Magnificent Bird of Paradise Click to enlarge image
Magnificent Bird of Paradise Image: William T. Cooper
© Australian Museum

Fast Facts

Common name

Magnificent Bird of Paradise

Scientific name

Diphyllodes magnificus

Etymology

Diphyllodes (Greek, resembling double leaf, alluding to two long tail feathers); magnificus (Latin, magnificent, splendid).

Description

Sexually dimorphic. Adults, 19 cm (26 with extended tail feathers). Adult male has orangish brown crown and face, striking yellow cape on mantle, orange upper wings, large iridescent green breast shield, blue legs and feet and long sickle-shaped central tail feathers. Adult female drab olive-brown to reddish brown above, with dark brown bars on underparts.

Diet

Fruit and animals, particularly insects and spiders.

Habitat

Hill and lower montane forests, rarely lowland forests; 0-1780m, mainly up to 1400m.

Courtship

Polygynous. Display recorded July-February. Solitary male displays terrestrial court, which he clears and defends from rivals.
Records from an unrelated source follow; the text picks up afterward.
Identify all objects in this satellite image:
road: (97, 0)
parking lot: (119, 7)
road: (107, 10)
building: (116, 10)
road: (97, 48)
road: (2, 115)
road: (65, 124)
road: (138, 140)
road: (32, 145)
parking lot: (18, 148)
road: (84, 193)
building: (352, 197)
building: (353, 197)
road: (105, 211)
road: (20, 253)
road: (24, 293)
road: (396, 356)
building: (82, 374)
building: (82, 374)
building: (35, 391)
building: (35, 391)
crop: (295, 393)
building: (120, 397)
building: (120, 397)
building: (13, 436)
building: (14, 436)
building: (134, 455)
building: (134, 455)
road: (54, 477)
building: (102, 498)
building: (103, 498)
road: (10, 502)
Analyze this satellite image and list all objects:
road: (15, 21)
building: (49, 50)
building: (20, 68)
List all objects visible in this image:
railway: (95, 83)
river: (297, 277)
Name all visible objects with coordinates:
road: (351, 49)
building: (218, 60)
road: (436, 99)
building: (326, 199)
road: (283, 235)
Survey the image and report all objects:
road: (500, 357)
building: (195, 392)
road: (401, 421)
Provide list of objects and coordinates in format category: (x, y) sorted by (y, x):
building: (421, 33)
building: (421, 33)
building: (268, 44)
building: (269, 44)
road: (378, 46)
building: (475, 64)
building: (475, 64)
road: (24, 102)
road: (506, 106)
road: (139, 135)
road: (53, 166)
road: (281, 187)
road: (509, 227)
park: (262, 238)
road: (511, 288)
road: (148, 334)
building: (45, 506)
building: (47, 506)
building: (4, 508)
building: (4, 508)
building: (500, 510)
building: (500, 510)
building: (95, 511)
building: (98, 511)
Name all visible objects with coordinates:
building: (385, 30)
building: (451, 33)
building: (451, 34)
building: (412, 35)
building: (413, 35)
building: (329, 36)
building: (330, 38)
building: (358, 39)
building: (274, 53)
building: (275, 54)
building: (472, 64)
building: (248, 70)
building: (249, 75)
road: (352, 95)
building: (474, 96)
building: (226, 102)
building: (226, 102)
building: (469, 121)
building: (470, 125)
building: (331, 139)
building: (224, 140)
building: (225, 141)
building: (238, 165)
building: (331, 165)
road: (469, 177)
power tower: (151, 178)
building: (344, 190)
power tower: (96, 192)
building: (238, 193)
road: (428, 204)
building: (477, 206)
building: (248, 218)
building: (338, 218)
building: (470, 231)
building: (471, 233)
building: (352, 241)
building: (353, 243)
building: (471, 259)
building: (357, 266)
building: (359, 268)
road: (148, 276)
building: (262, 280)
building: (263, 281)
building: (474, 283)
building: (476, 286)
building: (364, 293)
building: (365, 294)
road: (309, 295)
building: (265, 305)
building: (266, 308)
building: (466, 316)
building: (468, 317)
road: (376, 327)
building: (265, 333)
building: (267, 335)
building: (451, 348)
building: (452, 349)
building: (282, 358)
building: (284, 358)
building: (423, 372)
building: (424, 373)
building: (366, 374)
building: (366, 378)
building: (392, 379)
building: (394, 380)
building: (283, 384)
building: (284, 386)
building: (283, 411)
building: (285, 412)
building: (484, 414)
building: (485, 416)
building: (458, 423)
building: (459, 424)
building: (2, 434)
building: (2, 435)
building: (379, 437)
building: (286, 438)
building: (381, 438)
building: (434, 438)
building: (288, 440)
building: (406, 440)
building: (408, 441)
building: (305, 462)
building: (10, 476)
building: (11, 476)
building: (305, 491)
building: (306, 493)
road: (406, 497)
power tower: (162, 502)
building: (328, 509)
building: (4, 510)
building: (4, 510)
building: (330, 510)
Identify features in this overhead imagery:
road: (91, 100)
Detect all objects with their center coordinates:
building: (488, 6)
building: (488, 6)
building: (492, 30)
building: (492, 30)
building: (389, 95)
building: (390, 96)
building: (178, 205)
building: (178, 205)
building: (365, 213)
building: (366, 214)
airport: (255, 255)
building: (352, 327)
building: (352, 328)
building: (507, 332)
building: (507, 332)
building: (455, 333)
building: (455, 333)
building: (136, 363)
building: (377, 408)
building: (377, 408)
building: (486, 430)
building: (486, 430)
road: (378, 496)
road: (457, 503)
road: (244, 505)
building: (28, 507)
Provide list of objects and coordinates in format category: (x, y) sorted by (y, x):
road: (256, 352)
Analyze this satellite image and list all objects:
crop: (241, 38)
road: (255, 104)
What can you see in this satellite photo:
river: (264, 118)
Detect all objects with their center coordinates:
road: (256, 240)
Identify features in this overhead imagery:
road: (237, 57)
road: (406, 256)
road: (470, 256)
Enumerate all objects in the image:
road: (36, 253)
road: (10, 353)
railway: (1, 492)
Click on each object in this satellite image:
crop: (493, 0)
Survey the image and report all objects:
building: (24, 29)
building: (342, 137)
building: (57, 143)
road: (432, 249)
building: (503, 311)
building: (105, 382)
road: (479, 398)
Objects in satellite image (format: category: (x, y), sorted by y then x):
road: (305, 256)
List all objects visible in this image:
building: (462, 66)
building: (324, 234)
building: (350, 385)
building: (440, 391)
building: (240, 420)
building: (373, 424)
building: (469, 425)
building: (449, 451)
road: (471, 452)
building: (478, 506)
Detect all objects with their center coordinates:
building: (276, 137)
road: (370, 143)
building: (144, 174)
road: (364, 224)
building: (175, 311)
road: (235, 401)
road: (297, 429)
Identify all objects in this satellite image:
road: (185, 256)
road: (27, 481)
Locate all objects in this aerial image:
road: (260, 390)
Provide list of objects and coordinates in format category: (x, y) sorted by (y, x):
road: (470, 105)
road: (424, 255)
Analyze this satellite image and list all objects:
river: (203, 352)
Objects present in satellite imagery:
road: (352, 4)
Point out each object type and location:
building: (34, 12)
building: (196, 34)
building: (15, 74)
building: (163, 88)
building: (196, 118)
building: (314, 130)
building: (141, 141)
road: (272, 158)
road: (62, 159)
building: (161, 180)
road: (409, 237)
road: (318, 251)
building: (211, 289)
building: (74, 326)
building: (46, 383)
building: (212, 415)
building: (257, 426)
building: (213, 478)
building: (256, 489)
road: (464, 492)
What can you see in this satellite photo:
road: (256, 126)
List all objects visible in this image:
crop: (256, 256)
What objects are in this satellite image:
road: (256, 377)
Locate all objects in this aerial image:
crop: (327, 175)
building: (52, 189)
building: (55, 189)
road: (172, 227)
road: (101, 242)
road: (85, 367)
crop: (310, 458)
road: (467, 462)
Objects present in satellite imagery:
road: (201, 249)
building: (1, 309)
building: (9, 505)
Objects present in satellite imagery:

Display involves static and leaning postures, up and down movements, and complex routine of movements of nape cape, pectoral shield, central tail feathers and mouth.

Breeding

Breeding occurs at least July-December; probably every month across range. Nests built and attended to only by females. Incubation period 18-19 days; nestling period 17-18 days. Known to hybridise with King and Lesser Birds of Paradise.

Status and conservation

Not threatened; widespread and common.

Distribution

Mainland New Guinea: mainland and Yapen and Salawati Islands.